The city lies in the delta of the Yodo, here ramifying into the network of watercourses and canals, spanned by more than a thousand bridges, which has earned Osaka Osaka the name of the "Venice of the East" and as provided conditions favorable to the development of trade. Although since the last war it has taken second place to Tokyo in the commercial field it is still a major business center, internationally as well as nationally.
The economy of Osaka is dominated by heavy industry (iron and steel, engineering, shipbuilding); chemicals, textiles, printing and the foodstuffs industry are also of importance. The port handles some 40% of Japan's foreign trade.
History
The origins of Osaka go back to the mythological early days of the Japanese Empire. The Emperor Jimmu, after his legendary odyssey through the Inland Sea, is said to have landed at the mouth of the Yodo and called the place Naniwa ("rapid waves"). It is certain at any rate that the site, conveniently placed as it was, was occupied at a very early date: the Emperor Nintoku may have had a fortified residence in the area in the 4th C. During the 7th and 8th C the Emperor also resides here, maintaining through the port of Naniwa political and economic relationships with Korea, then in the heyday of the early Korean kingdom.
In the 16th C Toyotomi Hideyoshi strengthened the castle with new and powerful fortifications and compelled merchants from Kyoto and the trading post of Sakai, south of Osaka, to take up residence within the territory he ruled.
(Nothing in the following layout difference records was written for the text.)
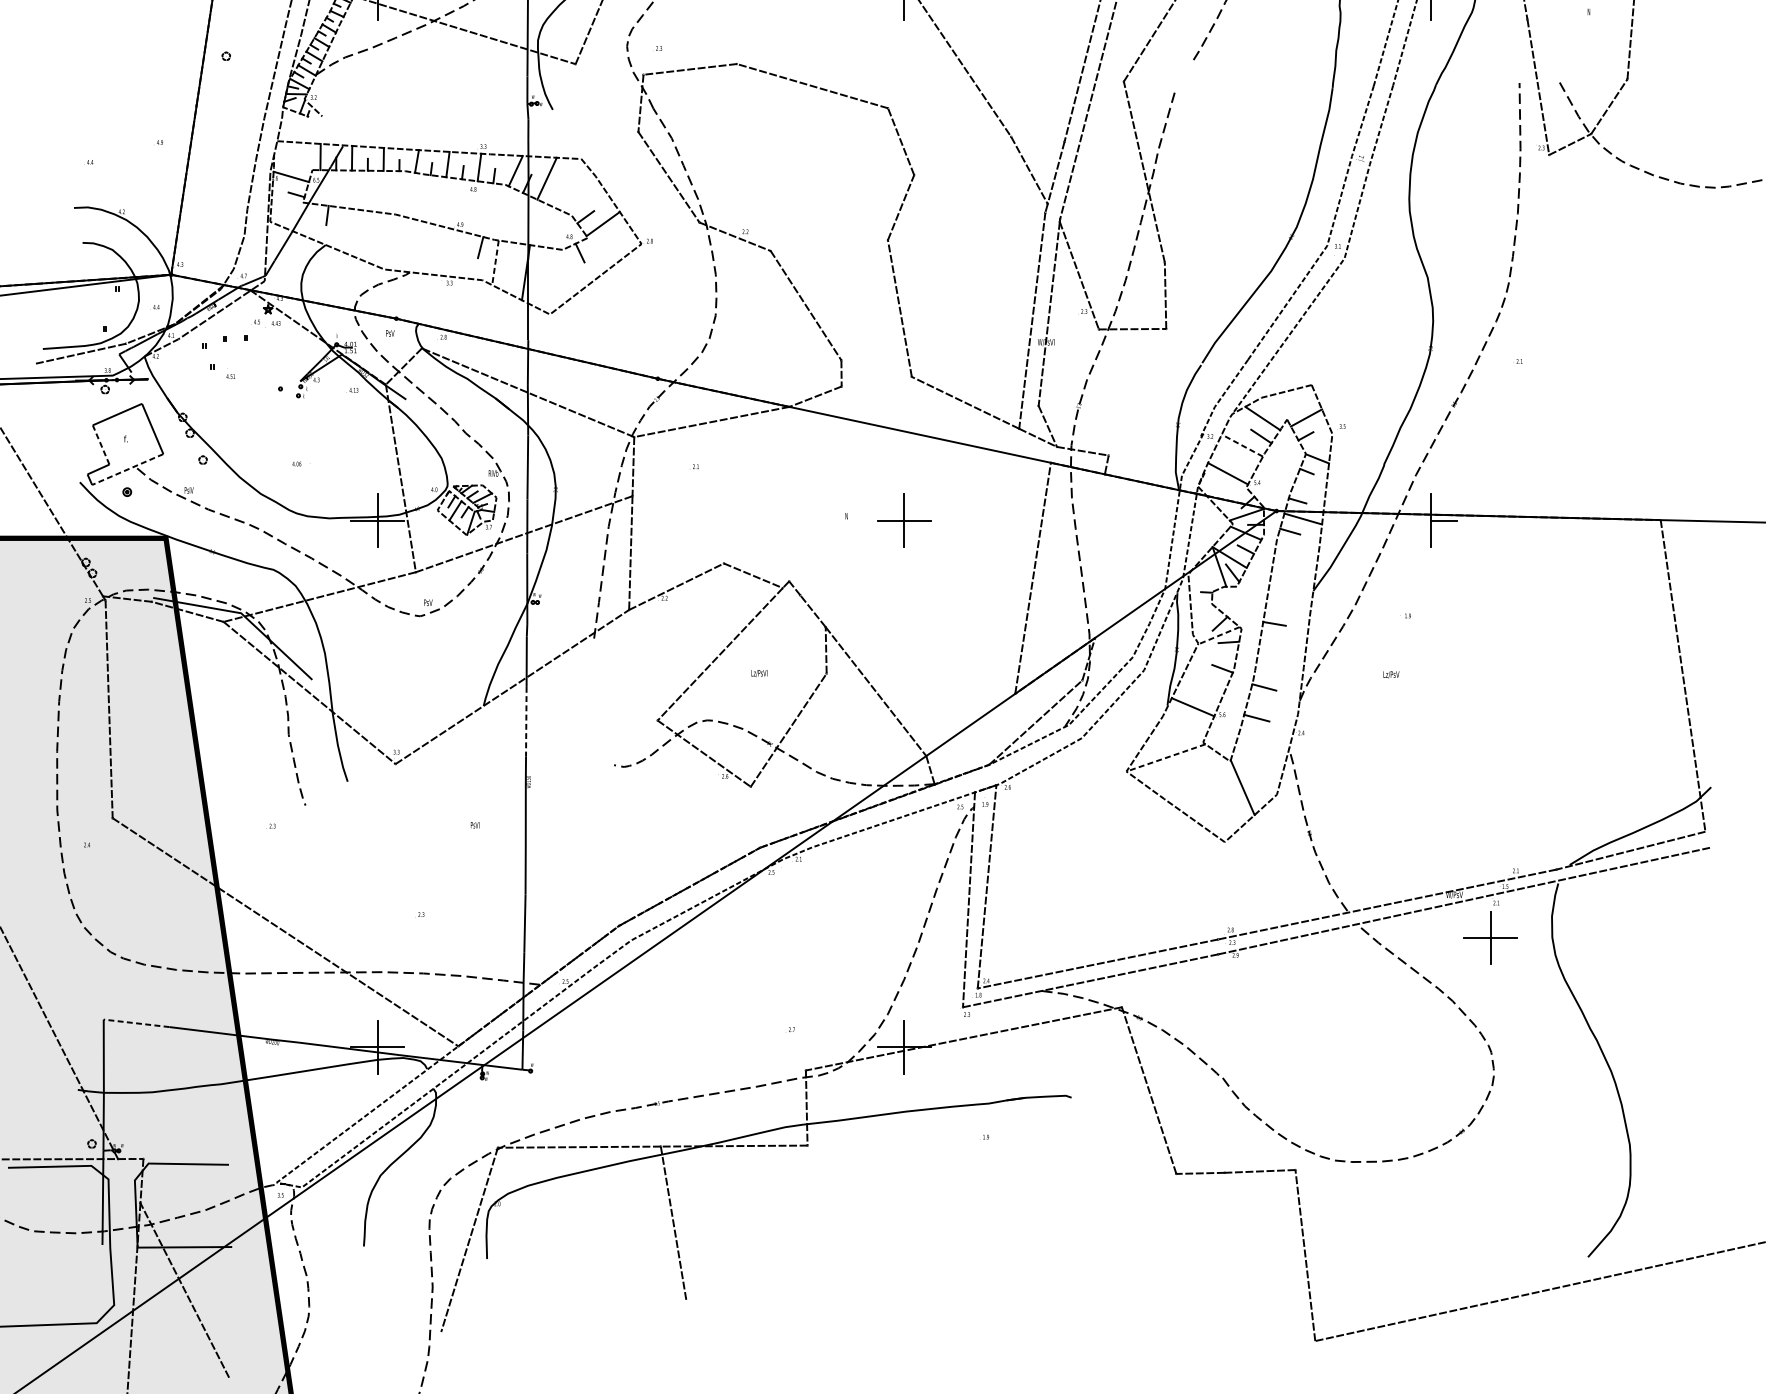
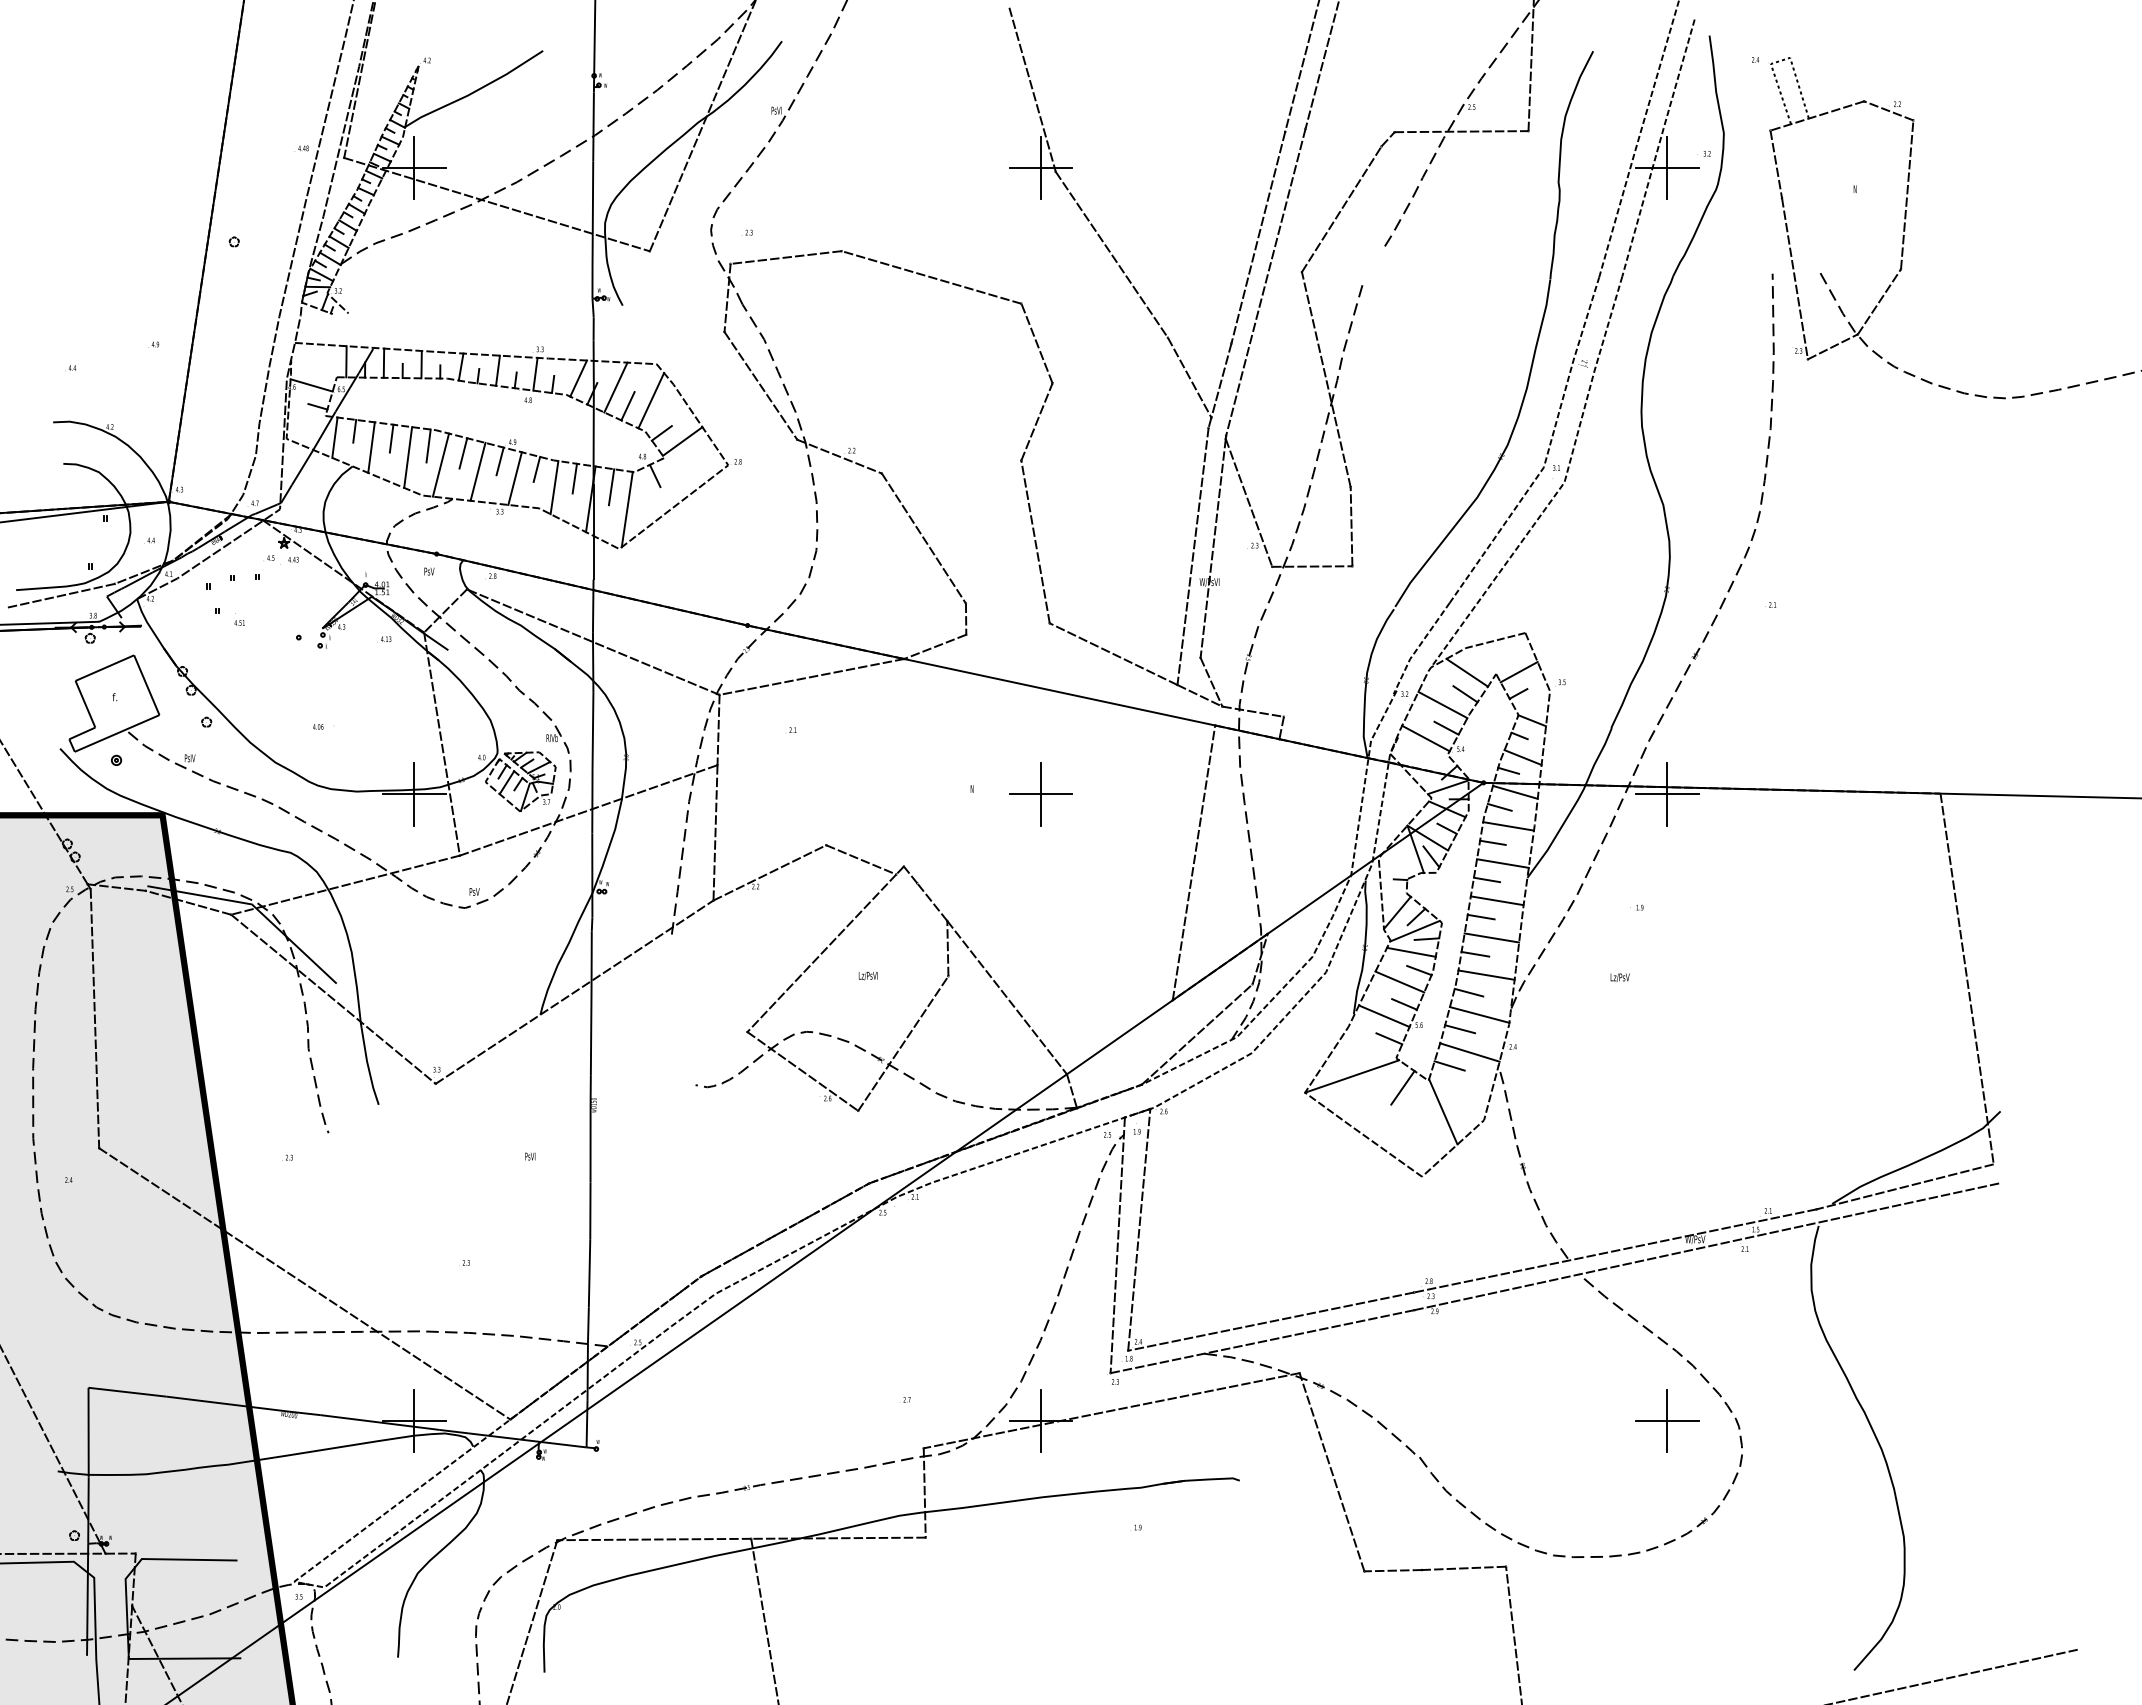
line: (577, 189) -> (651, 400), added
line: (556, 194) -> (627, 406), added
line: (310, 220) -> (334, 437), added
line: (358, 221) -> (391, 438), added
line: (389, 227) -> (428, 445), added
line: (341, 229) -> (371, 447), added
line: (418, 234) -> (463, 453), added
line: (372, 237) -> (408, 457), added
line: (449, 240) -> (499, 461), added
line: (399, 243) -> (440, 464), added
line: (430, 249) -> (477, 471), added
line: (461, 255) -> (514, 478), added
line: (512, 255) -> (574, 478), added
line: (495, 262) -> (554, 487), dashed -> solid
line: (543, 262) -> (611, 487), added
line: (556, 281) -> (626, 509), added
line: (101, 444) -> (85, 703), dashed -> solid
line: (1242, 446) -> (1442, 705), dashed -> solid
line: (1245, 464) -> (1446, 727), added
line: (127, 469) -> (116, 733), dashed -> solid
line: (1309, 489) -> (1522, 757), added
line: (1417, 520) -> (1651, 794), added
line: (1297, 547) -> (1508, 826), added
line: (1284, 561) -> (1492, 842), added
line: (1292, 578) -> (1502, 863), added
line: (1279, 592) -> (1486, 879), added
line: (1287, 609) -> (1496, 900), added
line: (1203, 620) -> (1396, 912), added
line: (1218, 636) -> (1414, 931), dashed -> solid
line: (1283, 641) -> (1491, 937), added
line: (1215, 652) -> (1411, 951), added
line: (1269, 654) -> (1475, 953), added
line: (1279, 672) -> (1486, 974), added
line: (1205, 678) -> (1399, 981), added
line: (1210, 697) -> (1404, 1004), added
line: (1273, 705) -> (1479, 1014), added
line: (526, 721) -> (591, 1033), dashed -> solid
line: (1197, 725) -> (1389, 1038), added
line: (1264, 737) -> (1469, 1052), added
line: (1247, 748) -> (1449, 1065), added
line: (1166, 757) -> (1352, 1076), dashed -> solid
line: (1208, 767) -> (1402, 1087), added
part: (1490, 937) -> (1667, 1420), moved
line: (136, 1023) -> (127, 1392), dashed -> solid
During the bloody fighting for control of the Shogunate the castle was held in the summer of 1615 by Toyotomi Hideyoshi, and the Siege of Osaka by the forces of his rival Tokugawa Ieyasu, commanded by his son Hidetada, is one of the most celebrated episodes in the conflict for predominance in medieval Japan.
Although the Tokugawa shoguns had their residence in Edo they appointed a Governor (Jodai) of Osake as their representative and protected and favored the increasingly powerful merchants of the town. The merchants for their part were generous patrons of the leading artists of the day, who did notable work in the wealthy commercial city. Frequently their work expressed criticism of the decay of traditional manners and values resulting from the decline
of the increasingly impoverished samurai. Commerce and industry, however continued to flourish during the Meiji period the population of Osaka had almost reached the half-million mark and by the beginning of the Second World War it had risen to 3,250,000.
In 1970 Osaka was host to the World Fair ("Expo 70"). The exhibition grounds are now a public park.